One friend was a big help and gave me some feedback on how to improve the video.
H**** A**
Right.. here is goes. Remember not critisism... just opinions on what could be done to improve it. felt like some important shots where brushed over....
0:26 He's fired, the fired bit needs to be a bit more prominent... i.e. longer while the long letter felt like it was trying to tell me something, but wasn't sure
0:46 Clip with phone is too short. Would have worked better if it jumped to a clip with Chris holding the phone and hanging up rather than the image. (if you want, use a cheap pay as you go phone too lol, they are donned the drug dealer phone).
0:42 The clear part of the Casino sign footage needs to last a split second longer.,
0:50 opened letters looked like a good idea, but didn't even notice them the first time round. Maybe make the bills more dominant during the scene where Tash is holding a load of bills... i.e. have it on the other hand for longer directed at Chris's face.
1:15 I liked the falling on the bed, but wasn't sure about the scene mixing with the sitting down. It felt quite powerful so had me thinking for a while, wondering if it would sit better somewhere else maybe after all the sitting or not at all. hmmm have a think, it puzzles me still. But both of them with their backs against the wall... nice.
1:50 with Chris gambling against his evil darker side (I think that was brilliant btw, even if it wasn't intended), I kept waiting for him to go nuts and throw/break the table or throw the chips or something with anger... it would help jell the scene to the bathroom guilt scene a little better.

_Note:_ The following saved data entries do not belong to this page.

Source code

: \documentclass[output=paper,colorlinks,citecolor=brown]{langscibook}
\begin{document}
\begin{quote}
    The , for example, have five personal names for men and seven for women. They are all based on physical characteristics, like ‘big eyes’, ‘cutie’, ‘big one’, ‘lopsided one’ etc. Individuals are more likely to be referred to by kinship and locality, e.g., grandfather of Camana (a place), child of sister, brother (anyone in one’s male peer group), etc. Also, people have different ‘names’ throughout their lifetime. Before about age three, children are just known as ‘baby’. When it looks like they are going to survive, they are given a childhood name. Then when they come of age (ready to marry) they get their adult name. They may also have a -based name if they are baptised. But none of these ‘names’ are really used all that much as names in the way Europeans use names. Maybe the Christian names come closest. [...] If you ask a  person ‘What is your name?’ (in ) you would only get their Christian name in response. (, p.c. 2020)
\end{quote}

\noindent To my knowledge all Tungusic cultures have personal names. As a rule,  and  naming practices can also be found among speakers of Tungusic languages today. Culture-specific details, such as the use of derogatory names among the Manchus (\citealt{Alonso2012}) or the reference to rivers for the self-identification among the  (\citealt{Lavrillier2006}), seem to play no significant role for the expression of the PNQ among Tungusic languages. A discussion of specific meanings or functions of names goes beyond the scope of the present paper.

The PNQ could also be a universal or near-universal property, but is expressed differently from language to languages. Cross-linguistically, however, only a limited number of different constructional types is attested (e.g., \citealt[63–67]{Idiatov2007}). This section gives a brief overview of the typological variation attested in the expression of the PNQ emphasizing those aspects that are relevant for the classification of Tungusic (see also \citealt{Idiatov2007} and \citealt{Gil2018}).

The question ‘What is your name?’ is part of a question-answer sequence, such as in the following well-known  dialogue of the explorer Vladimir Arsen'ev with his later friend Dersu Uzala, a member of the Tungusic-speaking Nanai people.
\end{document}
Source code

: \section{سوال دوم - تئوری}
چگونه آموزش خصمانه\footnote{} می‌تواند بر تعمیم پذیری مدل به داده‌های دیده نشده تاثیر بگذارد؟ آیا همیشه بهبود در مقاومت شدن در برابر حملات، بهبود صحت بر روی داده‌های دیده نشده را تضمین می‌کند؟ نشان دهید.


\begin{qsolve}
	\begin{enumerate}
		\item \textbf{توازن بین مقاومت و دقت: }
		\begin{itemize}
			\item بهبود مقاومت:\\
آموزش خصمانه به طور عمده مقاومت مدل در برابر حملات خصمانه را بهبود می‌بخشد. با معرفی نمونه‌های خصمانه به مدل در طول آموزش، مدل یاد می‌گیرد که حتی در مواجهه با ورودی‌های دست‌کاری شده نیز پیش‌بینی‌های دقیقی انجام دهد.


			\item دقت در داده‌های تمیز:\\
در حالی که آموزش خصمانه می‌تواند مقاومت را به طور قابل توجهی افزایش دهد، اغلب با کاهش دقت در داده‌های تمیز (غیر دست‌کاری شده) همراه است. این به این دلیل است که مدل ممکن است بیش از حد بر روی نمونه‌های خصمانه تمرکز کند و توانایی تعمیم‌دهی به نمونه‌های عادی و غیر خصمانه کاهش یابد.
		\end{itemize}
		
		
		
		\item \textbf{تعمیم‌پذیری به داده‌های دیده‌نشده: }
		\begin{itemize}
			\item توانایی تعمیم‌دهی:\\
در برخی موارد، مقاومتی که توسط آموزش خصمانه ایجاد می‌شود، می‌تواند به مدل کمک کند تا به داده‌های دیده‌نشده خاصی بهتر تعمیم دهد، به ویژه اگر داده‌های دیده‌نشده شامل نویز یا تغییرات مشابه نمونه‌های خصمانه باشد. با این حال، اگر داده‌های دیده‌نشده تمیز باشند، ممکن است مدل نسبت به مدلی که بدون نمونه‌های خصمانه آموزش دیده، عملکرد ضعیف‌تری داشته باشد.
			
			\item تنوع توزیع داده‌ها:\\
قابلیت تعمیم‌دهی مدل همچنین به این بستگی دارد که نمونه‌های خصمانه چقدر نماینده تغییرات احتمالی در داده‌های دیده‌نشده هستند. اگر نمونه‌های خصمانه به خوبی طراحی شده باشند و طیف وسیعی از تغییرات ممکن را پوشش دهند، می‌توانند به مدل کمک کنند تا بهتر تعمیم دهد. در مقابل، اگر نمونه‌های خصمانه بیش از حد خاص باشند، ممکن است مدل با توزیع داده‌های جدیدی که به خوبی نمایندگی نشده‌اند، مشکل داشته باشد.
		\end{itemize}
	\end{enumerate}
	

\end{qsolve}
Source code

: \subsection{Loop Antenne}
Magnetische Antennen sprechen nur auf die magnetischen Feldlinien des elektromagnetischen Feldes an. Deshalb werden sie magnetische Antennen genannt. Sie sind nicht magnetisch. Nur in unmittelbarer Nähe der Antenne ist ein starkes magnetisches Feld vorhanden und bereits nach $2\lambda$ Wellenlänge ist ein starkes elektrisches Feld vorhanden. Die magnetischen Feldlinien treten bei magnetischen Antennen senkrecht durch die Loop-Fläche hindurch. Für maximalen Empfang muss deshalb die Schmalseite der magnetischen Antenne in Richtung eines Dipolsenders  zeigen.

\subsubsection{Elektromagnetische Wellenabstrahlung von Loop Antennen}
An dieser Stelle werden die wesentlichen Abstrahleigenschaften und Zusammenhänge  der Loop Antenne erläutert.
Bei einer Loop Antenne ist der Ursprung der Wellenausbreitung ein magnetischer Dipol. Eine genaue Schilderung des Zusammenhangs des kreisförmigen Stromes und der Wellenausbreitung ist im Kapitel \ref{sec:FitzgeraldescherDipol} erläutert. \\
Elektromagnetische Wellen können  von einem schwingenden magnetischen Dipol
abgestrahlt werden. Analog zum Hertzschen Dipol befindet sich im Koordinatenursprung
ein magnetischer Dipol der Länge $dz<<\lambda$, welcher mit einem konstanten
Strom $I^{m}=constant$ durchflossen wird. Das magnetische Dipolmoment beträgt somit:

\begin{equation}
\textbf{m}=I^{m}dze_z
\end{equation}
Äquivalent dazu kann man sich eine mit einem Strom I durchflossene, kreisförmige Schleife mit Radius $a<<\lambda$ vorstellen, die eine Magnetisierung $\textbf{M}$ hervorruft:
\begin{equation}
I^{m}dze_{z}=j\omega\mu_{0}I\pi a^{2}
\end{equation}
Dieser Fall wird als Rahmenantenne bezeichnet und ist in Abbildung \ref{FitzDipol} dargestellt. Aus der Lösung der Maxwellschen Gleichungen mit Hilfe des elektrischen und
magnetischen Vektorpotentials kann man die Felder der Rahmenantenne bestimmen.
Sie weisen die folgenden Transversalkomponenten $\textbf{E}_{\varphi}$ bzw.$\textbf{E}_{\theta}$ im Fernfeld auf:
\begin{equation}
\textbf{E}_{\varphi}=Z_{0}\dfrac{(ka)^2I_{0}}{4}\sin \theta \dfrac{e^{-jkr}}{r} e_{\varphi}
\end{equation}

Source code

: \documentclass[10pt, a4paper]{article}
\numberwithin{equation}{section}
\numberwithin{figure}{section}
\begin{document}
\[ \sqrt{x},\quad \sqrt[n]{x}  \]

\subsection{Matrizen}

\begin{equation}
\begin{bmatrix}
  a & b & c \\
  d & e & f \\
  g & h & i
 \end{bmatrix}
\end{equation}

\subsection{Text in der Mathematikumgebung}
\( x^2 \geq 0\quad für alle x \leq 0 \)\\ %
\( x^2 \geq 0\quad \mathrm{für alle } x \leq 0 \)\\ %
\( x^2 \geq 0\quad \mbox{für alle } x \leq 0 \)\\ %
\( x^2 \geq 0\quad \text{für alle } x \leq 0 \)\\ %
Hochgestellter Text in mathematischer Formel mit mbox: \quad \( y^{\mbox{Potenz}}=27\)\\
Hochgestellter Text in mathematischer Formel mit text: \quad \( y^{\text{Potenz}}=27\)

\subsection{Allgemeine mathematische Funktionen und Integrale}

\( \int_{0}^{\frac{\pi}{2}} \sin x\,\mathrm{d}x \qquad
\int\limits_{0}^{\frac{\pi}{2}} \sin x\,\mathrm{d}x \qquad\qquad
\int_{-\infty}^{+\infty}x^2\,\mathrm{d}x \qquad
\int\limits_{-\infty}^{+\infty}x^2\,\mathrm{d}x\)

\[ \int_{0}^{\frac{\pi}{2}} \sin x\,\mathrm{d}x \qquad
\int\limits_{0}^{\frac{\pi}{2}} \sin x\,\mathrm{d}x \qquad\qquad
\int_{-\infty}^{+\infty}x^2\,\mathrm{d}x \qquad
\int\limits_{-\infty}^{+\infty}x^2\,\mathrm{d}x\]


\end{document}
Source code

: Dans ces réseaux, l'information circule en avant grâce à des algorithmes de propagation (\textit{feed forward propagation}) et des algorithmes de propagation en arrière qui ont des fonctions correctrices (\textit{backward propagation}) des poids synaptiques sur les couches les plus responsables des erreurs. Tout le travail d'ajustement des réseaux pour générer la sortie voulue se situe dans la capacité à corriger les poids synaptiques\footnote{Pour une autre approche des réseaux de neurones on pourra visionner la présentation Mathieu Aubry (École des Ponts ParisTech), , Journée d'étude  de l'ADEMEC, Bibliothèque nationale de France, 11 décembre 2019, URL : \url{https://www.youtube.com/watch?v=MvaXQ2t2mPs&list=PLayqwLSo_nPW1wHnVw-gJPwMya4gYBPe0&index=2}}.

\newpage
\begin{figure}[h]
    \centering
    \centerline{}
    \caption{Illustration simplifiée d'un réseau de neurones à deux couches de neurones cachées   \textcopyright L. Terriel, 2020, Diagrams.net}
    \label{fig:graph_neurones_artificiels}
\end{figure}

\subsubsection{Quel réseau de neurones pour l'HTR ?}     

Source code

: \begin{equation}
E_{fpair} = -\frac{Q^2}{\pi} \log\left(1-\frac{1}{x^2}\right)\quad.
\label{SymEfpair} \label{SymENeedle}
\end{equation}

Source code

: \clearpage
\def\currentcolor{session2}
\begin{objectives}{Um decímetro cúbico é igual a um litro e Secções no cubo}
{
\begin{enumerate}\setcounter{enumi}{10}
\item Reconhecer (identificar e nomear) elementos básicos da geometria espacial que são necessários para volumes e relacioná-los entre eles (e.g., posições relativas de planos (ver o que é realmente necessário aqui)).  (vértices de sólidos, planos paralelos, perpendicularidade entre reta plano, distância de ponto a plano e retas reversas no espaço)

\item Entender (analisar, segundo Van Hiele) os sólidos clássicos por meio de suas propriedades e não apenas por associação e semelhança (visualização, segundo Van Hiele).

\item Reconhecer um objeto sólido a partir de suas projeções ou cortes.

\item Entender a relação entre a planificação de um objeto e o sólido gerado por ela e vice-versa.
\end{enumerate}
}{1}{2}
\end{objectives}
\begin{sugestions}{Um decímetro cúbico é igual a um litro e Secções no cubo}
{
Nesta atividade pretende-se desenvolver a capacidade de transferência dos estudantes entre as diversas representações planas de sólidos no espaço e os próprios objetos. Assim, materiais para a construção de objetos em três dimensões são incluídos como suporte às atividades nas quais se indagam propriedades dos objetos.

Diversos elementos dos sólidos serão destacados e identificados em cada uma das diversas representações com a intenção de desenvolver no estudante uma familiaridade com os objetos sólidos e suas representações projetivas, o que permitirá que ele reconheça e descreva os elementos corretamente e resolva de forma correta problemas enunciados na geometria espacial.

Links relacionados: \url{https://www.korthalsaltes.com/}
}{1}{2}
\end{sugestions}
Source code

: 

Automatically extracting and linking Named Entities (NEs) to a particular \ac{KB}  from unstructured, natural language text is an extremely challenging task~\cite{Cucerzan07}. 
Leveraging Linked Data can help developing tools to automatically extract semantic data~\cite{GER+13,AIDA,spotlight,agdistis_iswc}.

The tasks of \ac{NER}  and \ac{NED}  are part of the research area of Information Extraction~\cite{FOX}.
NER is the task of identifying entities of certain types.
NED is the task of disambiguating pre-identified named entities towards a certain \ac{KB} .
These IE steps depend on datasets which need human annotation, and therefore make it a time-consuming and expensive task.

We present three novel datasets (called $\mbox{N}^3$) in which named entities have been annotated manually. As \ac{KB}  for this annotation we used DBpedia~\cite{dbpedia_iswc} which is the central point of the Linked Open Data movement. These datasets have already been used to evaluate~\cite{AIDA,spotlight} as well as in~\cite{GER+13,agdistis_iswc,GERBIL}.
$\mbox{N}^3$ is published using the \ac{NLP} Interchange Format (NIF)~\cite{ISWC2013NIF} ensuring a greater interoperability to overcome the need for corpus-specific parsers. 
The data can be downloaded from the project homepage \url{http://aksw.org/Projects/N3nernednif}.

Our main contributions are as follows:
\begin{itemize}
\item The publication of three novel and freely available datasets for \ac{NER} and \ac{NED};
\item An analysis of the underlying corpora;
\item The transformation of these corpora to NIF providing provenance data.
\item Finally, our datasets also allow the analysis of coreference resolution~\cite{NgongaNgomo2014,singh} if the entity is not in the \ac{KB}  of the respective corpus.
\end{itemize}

The 30 second gap where the band was singing made me lose interest in the gambling story, so when the bathroom mirror came up, I was trying to work out what was happening. Maybe this is the perfect place for a breaking/throwing table/gambling chips or something scene.... just before the mirror but after the band.
2:18 take away the scene with Chris in a dark top in front of the mirror, unless that's supposed to mean something that I didn't get? it dis-conjoins it and had me really confused as to what you where trying to say.
2:41 It's a shame that Chris has found enlightenment, and only has a few split seconds to show it off, make the scene with him facing the alter a little longer and give him some justice.
2:48 Lake was a bit random? not convinced yet... the film is all dark, then all of a sudden a bright sunny day at the lakes.. I'd have shot in the shot when it was slightly darker with a light or use filters to create the effect that its dark... Also I'd love to see the camera zoom into his arm as he throws it, give the scene some drama.
2:59 finally I think you need to shave at least 1/1.5 seconds off the start of the card flicking scene, waiting that whole second wondering what's going on felt like a lifetime.
Oh and of course the still images at the beginning lol.